The messenger logo

Tbilisi denies Moscow’s accusations over Dagestan

By Mzia Kupunia
Thursday, December 24
The Russian Federal Security Service has accused Georgia of training terrorist groups to attack strategic facilities in Dagestan, the Interfax news agency reported on Tuesday. The Dagestan Department of the Federal Security Service possesses information that these attacks are due to be carried out before the New Year on the Dagestan energy and railway systems, according to Interfax.

Russia has strengthened security measures on the Georgia-Dagestan border to avoid possible incidents, the Russian Federal Security press service said. The information about possible attacks in Dagestan is now being verified, the press service reportedly told RIA Novosti.
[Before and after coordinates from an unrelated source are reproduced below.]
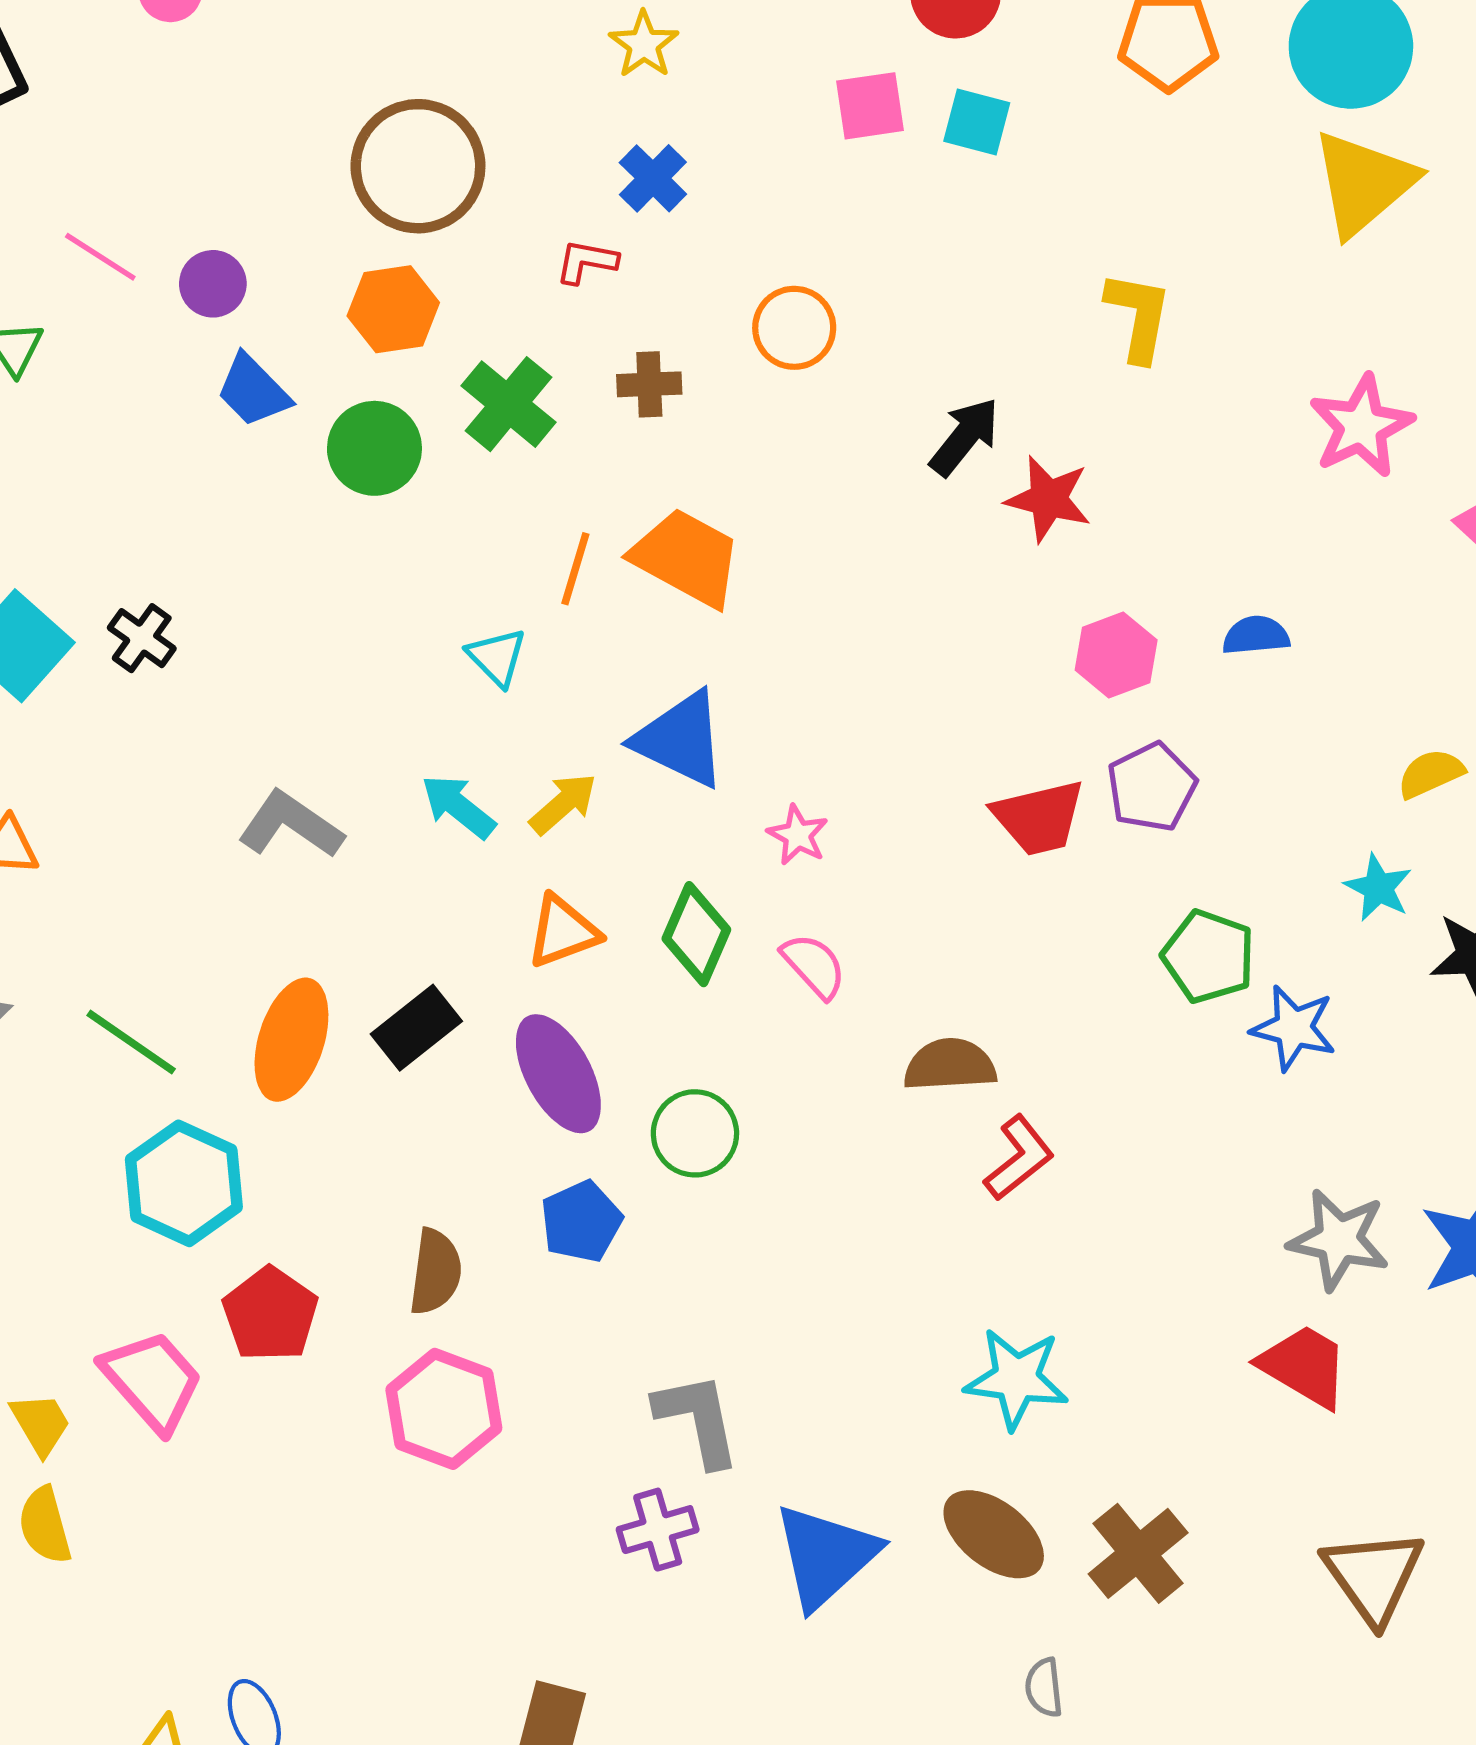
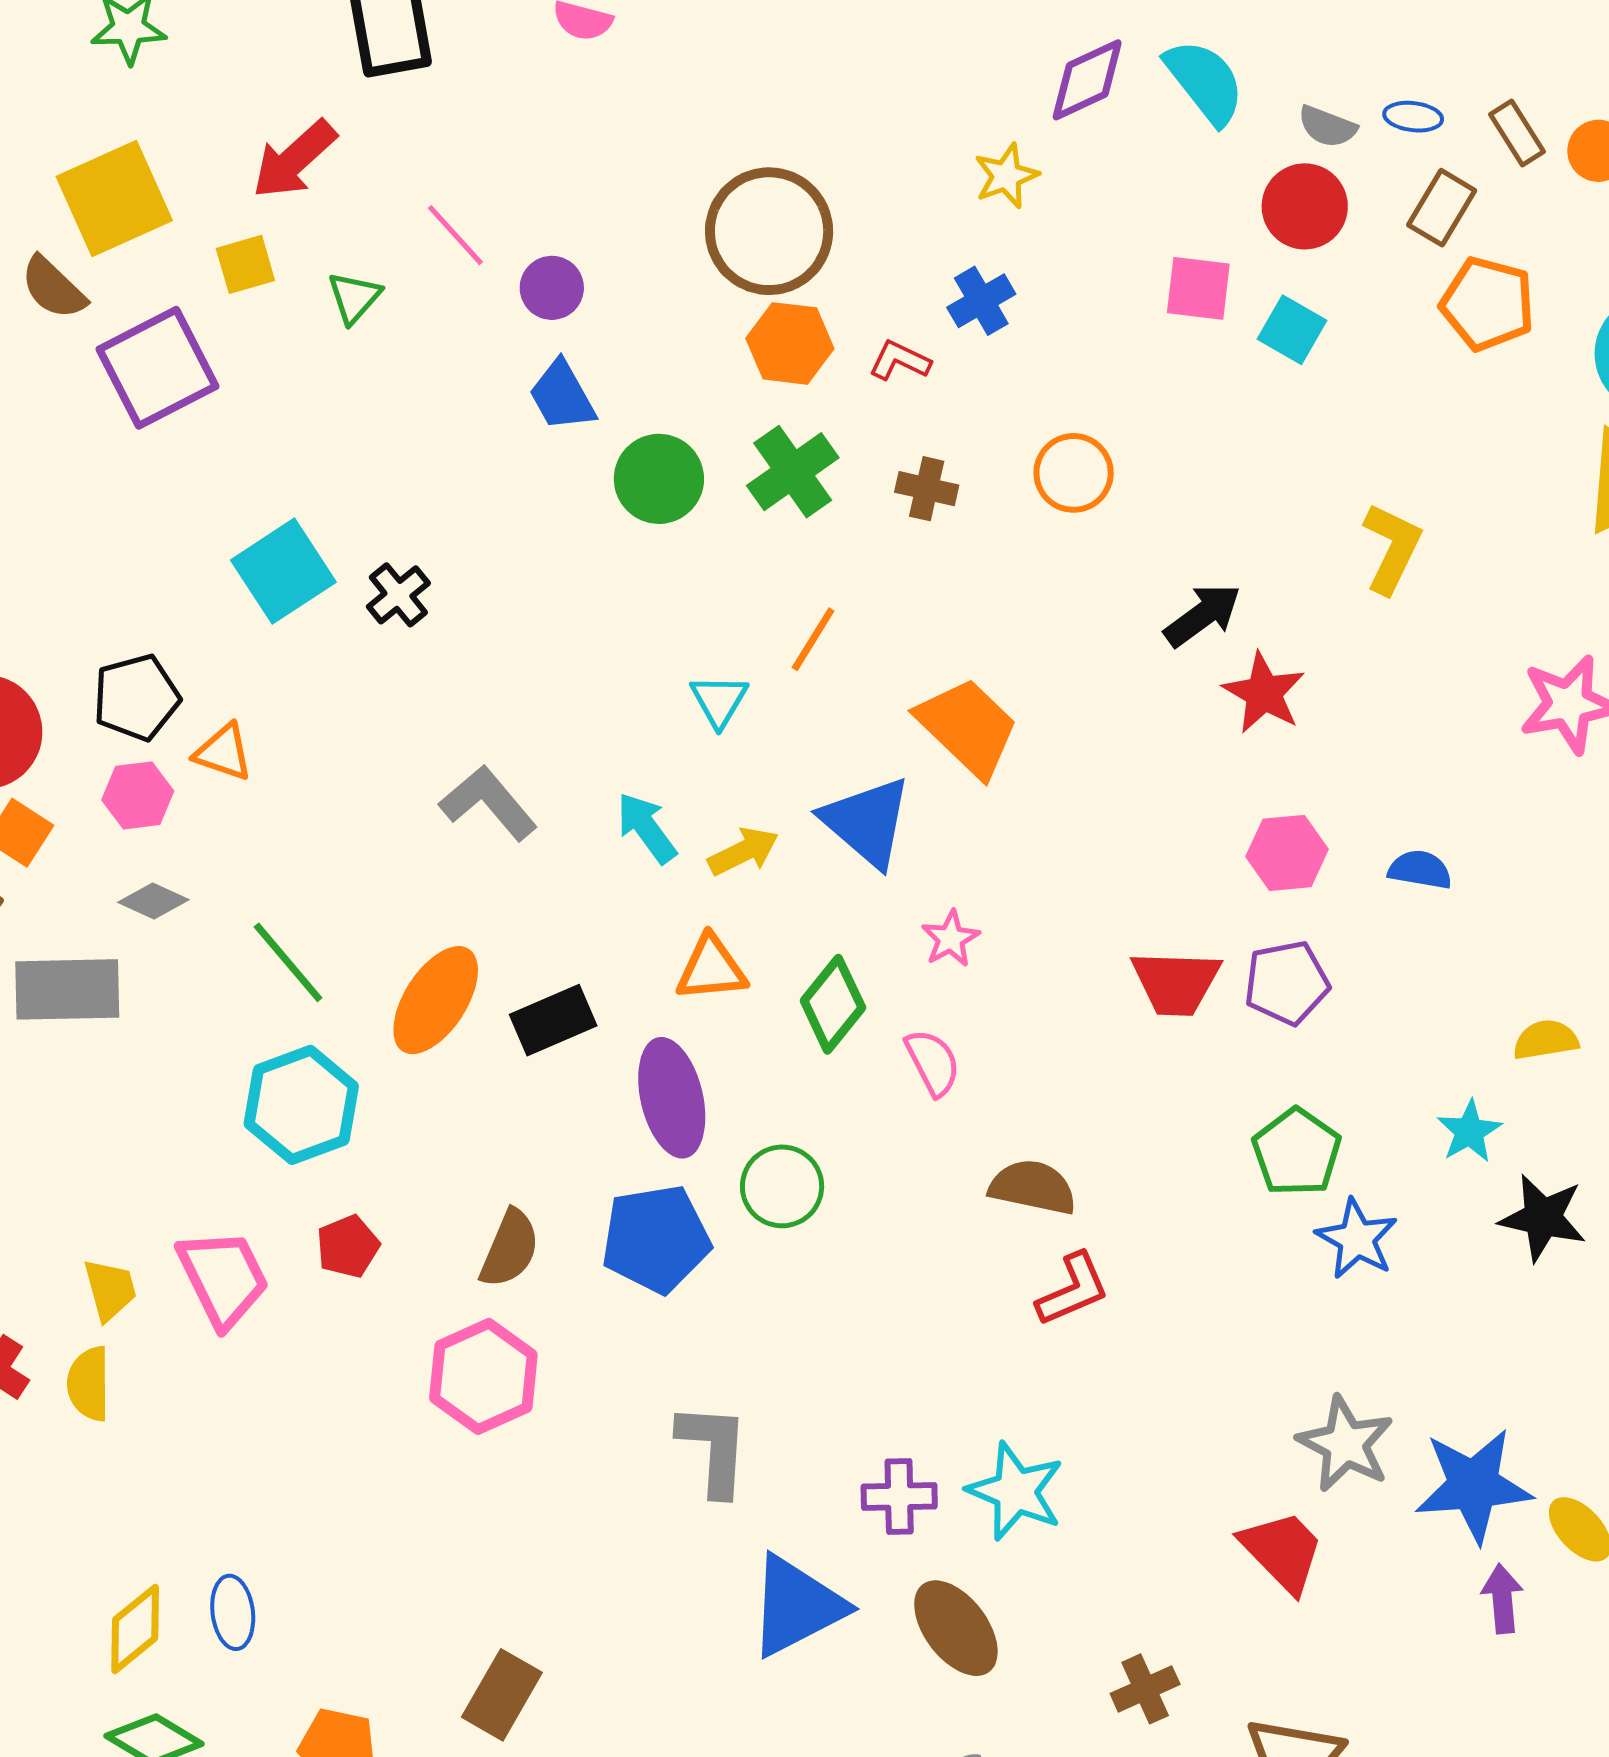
orange hexagon: (393, 309) -> (790, 343), moved
orange trapezoid: (687, 558) -> (968, 727), moved
blue pentagon: (581, 1222) -> (656, 1239), size x1.4
red pentagon: (270, 1314) -> (348, 1246), size x0.7
purple cross: (658, 1530) -> (899, 1496), moved
brown cross: (1138, 1553) -> (1145, 1689), moved, size x0.7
Tbilisi denied this allegation on Wednesday. “These senseless accusations are aimed at distorting Georgia’s international image, but the statements are so absurd that I do not think they can bring any positive results for Russia,” ruling party MP and Chairman of European Integration Parliamentary Committee Davit Darchiashvili said. Parliament Vice Speaker and opposition MP Paata Davitaia also said, “Russia’s allegation is absurd; I would not be surprised if tomorrow they say that Georgia is planning to attack Moscow,” he noted. “Such allegations are part of the Russian Government’s PR campaign. These statements make it obvious that Russia is not planning to fulfil the Medvedev-Sarkozy agreement,” Davitaia added.

Some officials linked Moscow’s accusations with its attempt to blame the tense situation in the North Caucasus on Georgia. “Terrorists are usually being trained in a particular place, but it has become obvious that there are no terrorists in Pankisi Gorge. Russia cannot control the situation in the North Caucasus and now wants to blame this on Georgia,” Christian Democrat MP Levan Vephkhvadze said.

Analysts give several reasons for the Russian officials’ statements about possible attacks on Dagestan. Nika Chitadze agress that Russia is unable to control the situation in the North Caucasus, especially Dagestan and Ingushetia, and is trying to blame Georgia for Moscow’s “weakness”. He added that Russia is conducting an information war with Georgia and these latest statements are part of this campaign. “Russia wants to discredit Georgia in the eyes of the international community and wants to present Georgia as a state promoting terrorism,” Chitadze told The Messenger.

A third possible reason for Russia’s accusations could be its wish to draw public attention from the problems in Georgia’s breakaway regions, particularly in Akhalgori and Gali, according to Chitadze. “Russia is not fulfilling its commitments under the 6-point agreement and therefore needs to show that Georgia is also not adhering to its own commitments. The Kremlin is working on the principle that the best form of defence is attack,” the analyst said.

Chitadze downplayed some Georgian officials’ suggestions that Russia is trying to “prepare grounds” for new provocations in Georgia. “A new large-scale military aggression from Russia is unlikely at this point,” he stated, adding that through the statements it is making against Georgia Moscow is trying to put psychological pressure on the Georgian population and breed panic.